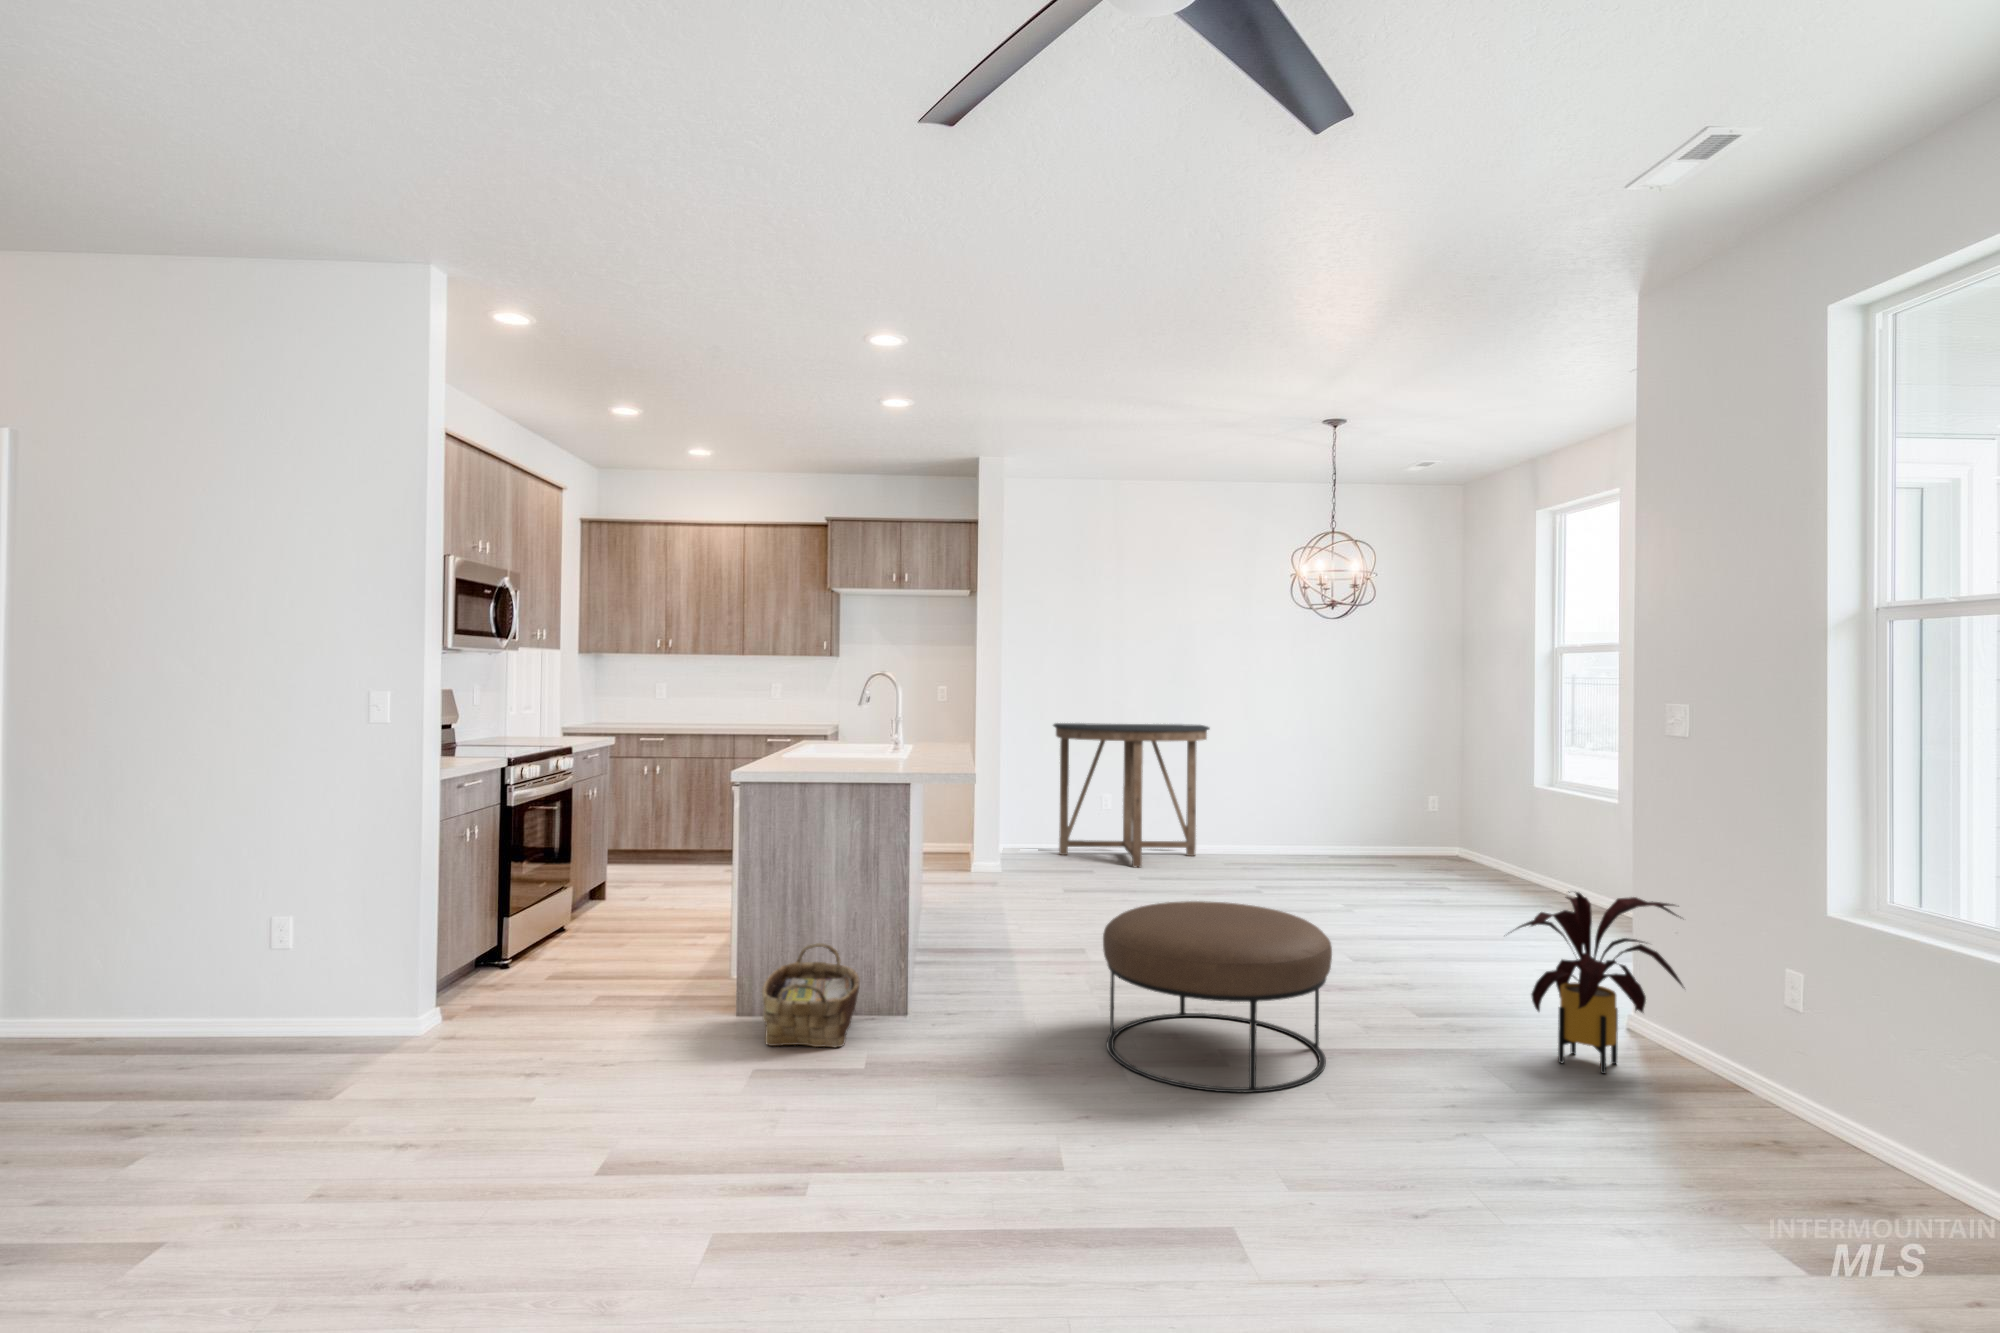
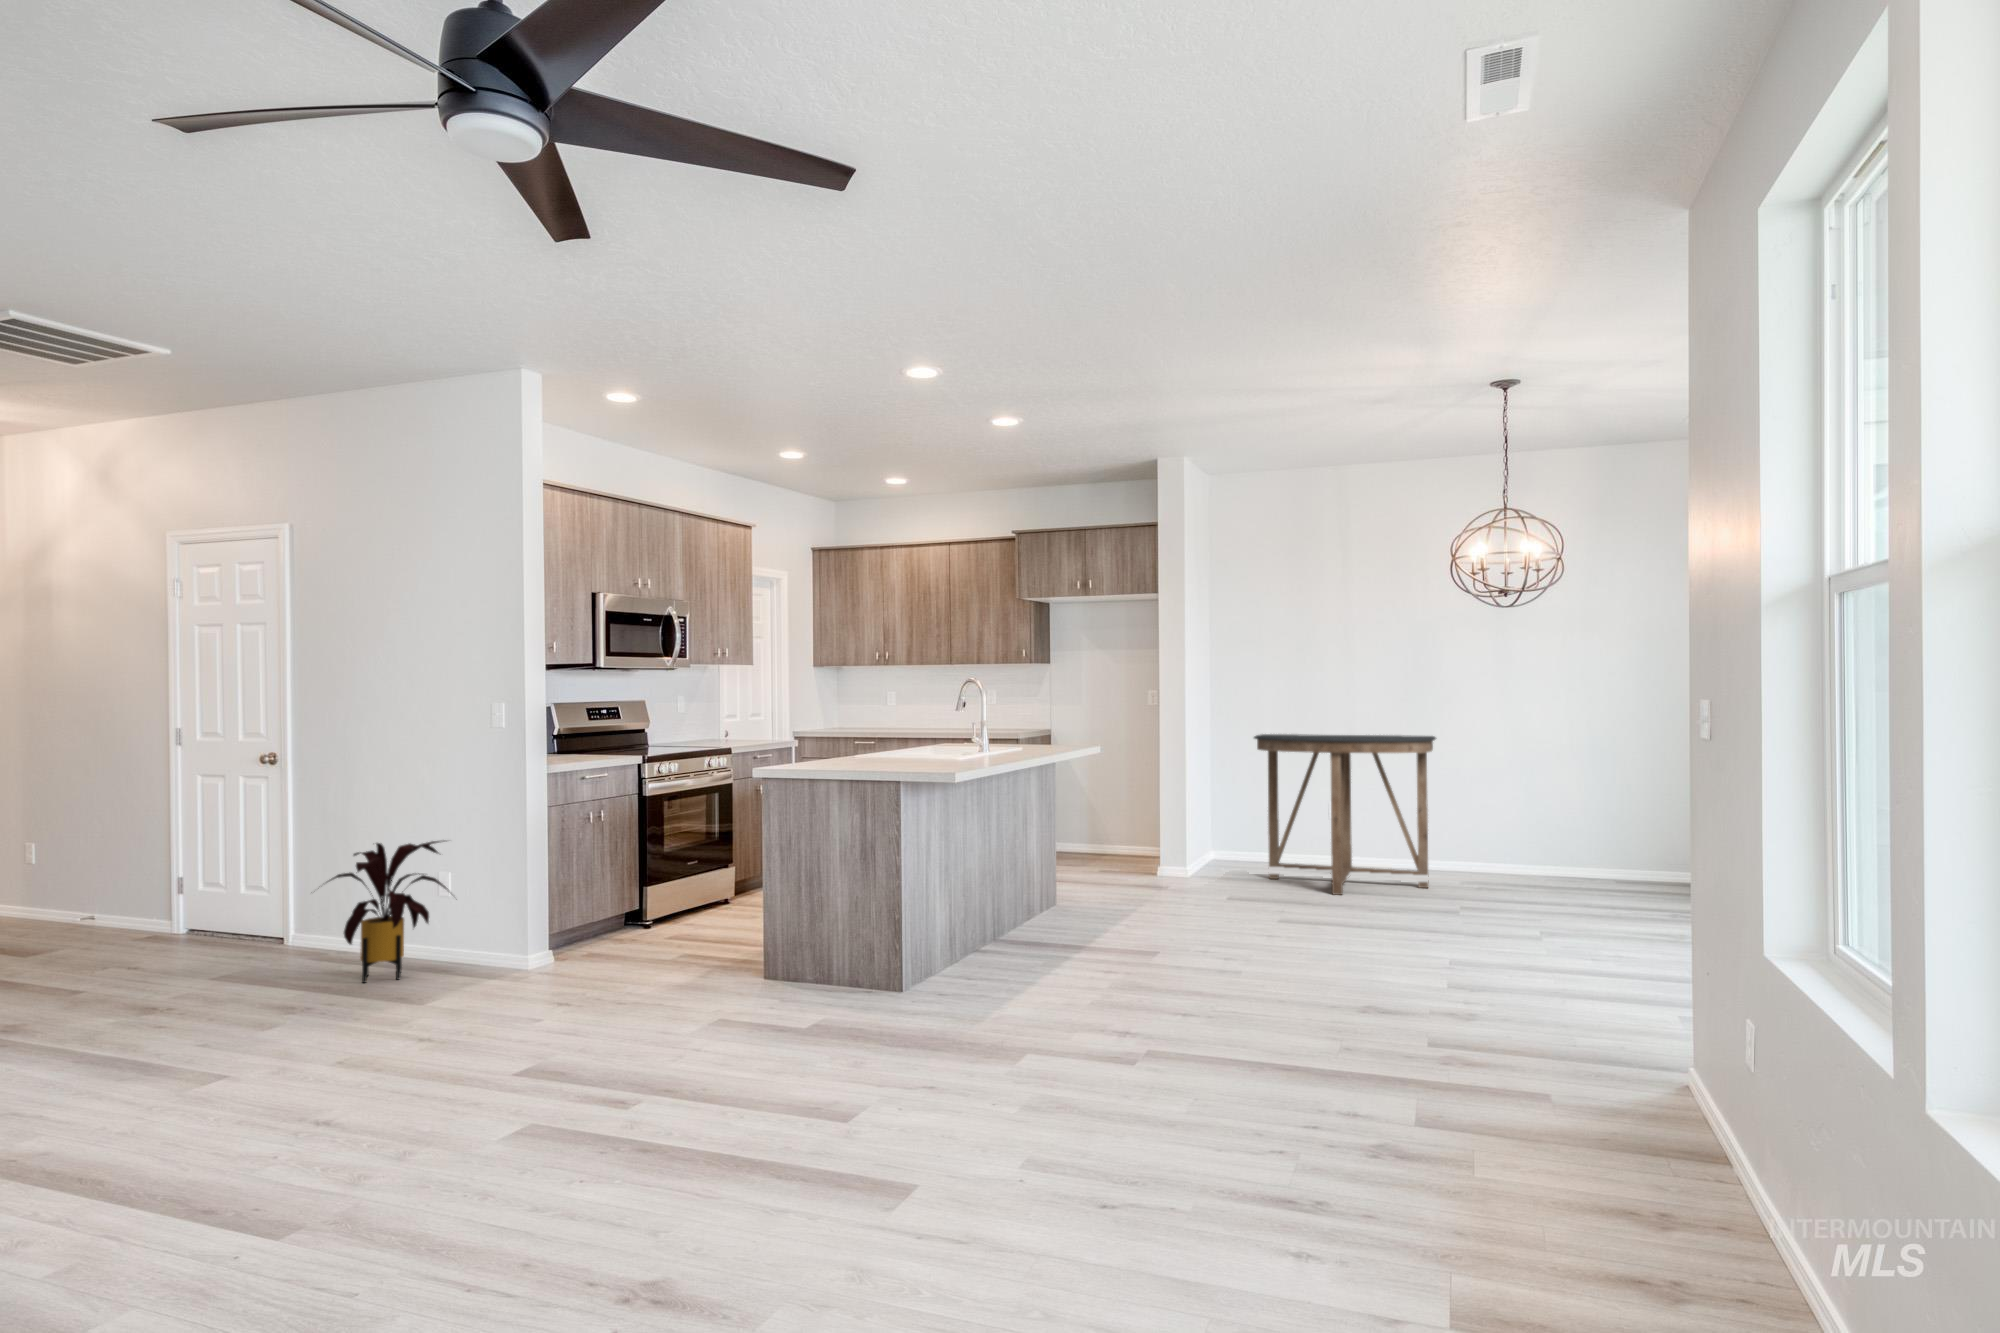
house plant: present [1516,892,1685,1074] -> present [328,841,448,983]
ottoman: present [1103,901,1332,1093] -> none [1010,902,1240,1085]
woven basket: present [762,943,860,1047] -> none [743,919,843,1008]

==

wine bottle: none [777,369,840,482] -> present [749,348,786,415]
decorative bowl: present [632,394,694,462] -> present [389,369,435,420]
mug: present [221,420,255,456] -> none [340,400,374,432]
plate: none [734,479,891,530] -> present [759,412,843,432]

* * *

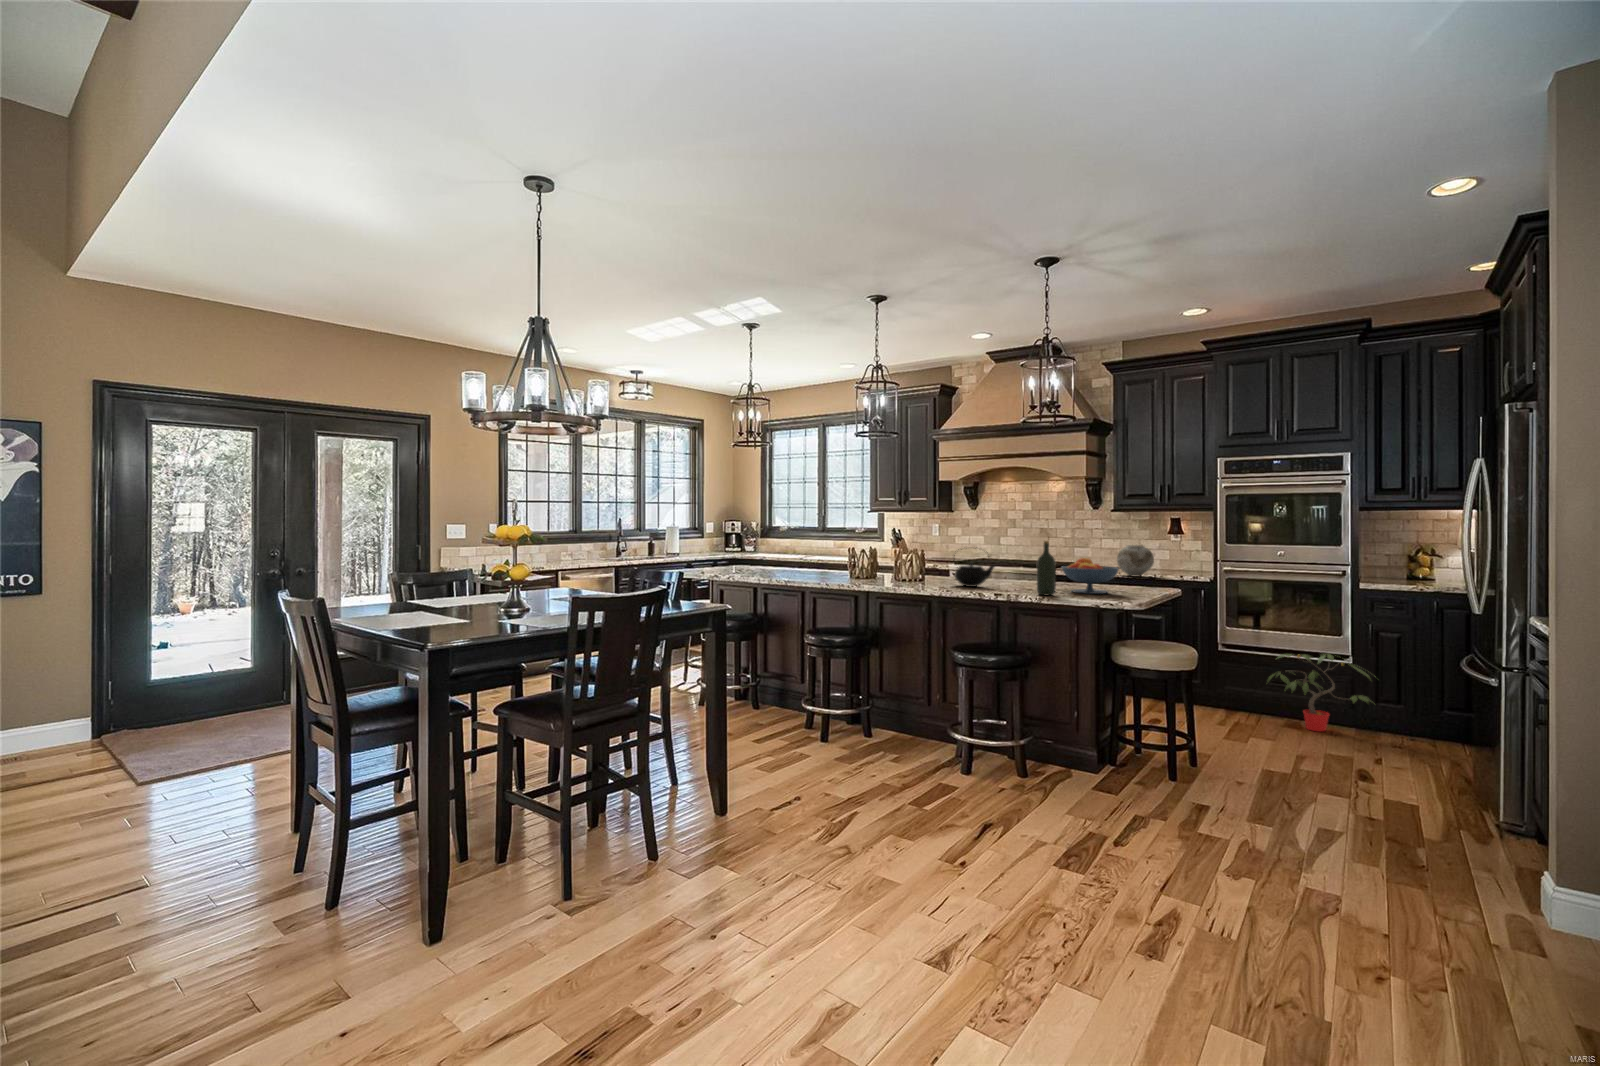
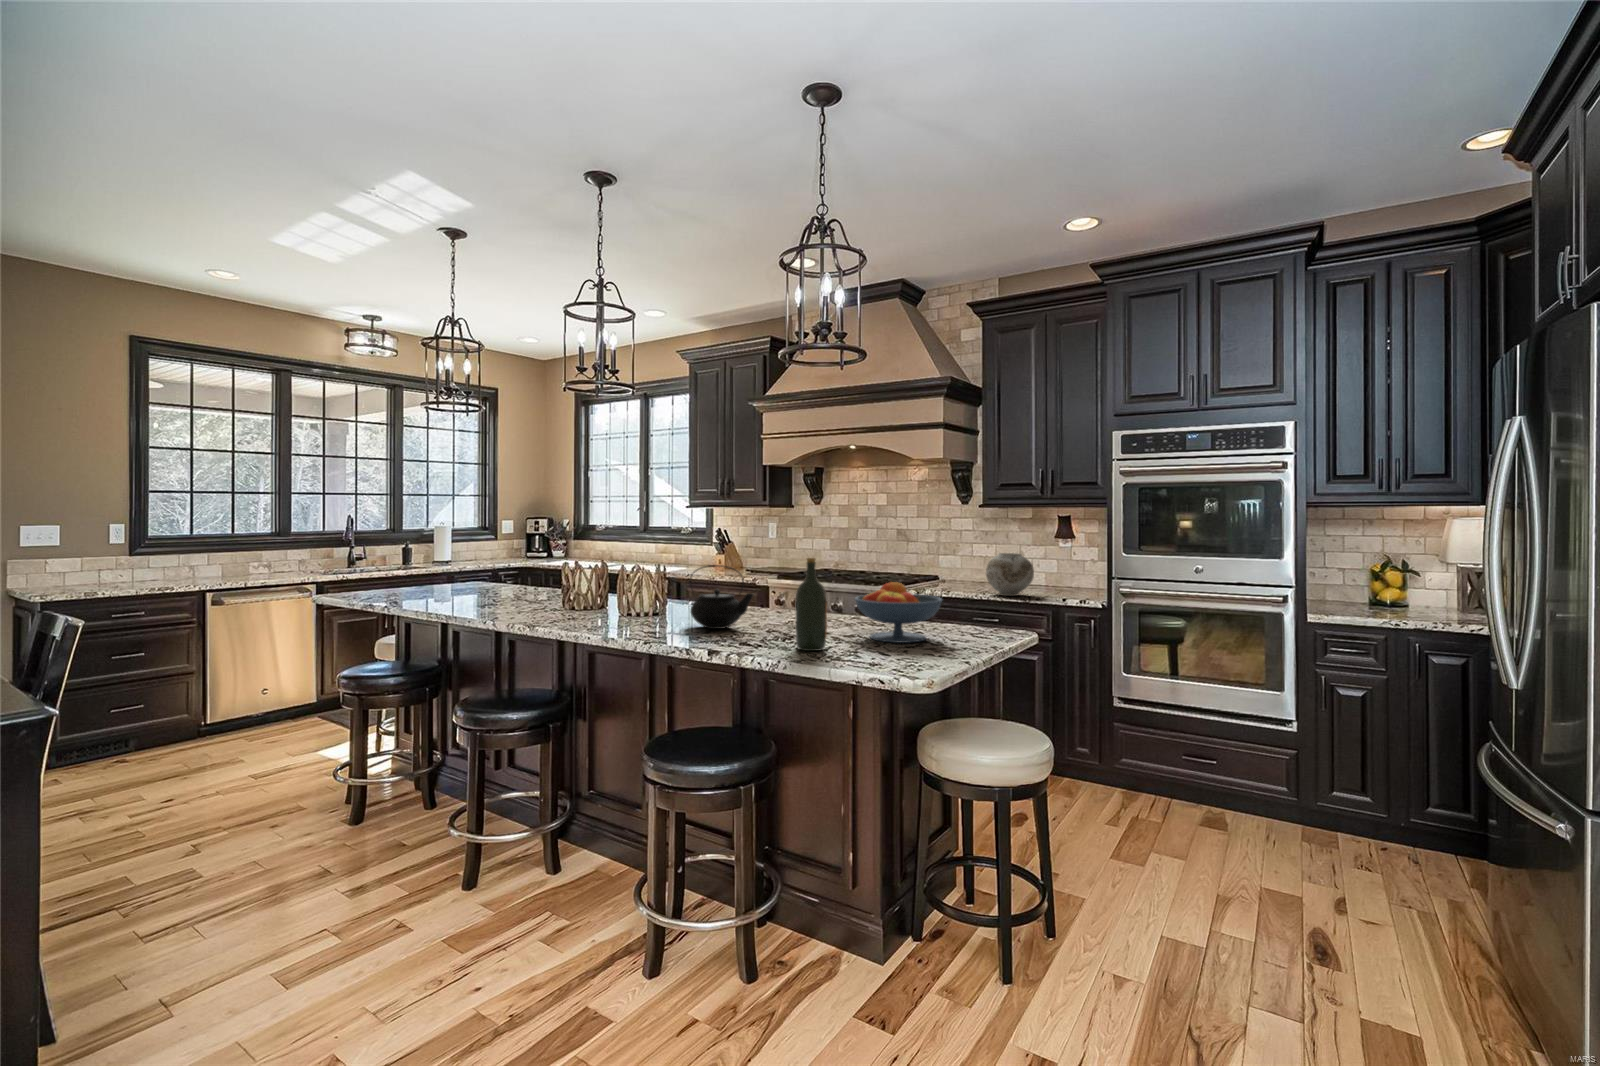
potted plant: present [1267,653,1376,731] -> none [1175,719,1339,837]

[WHAT TO WORK ON] Repeat, character for character, the lines of the material above from the line with "ottoman: present [1103,901,1332,1093]" through the line with "woven basket: present".

[YOUR SOLUTION]
ottoman: present [1103,901,1332,1093] -> none [1010,902,1240,1085]
woven basket: present [762,943,860,1047] -> none [743,919,843,1008]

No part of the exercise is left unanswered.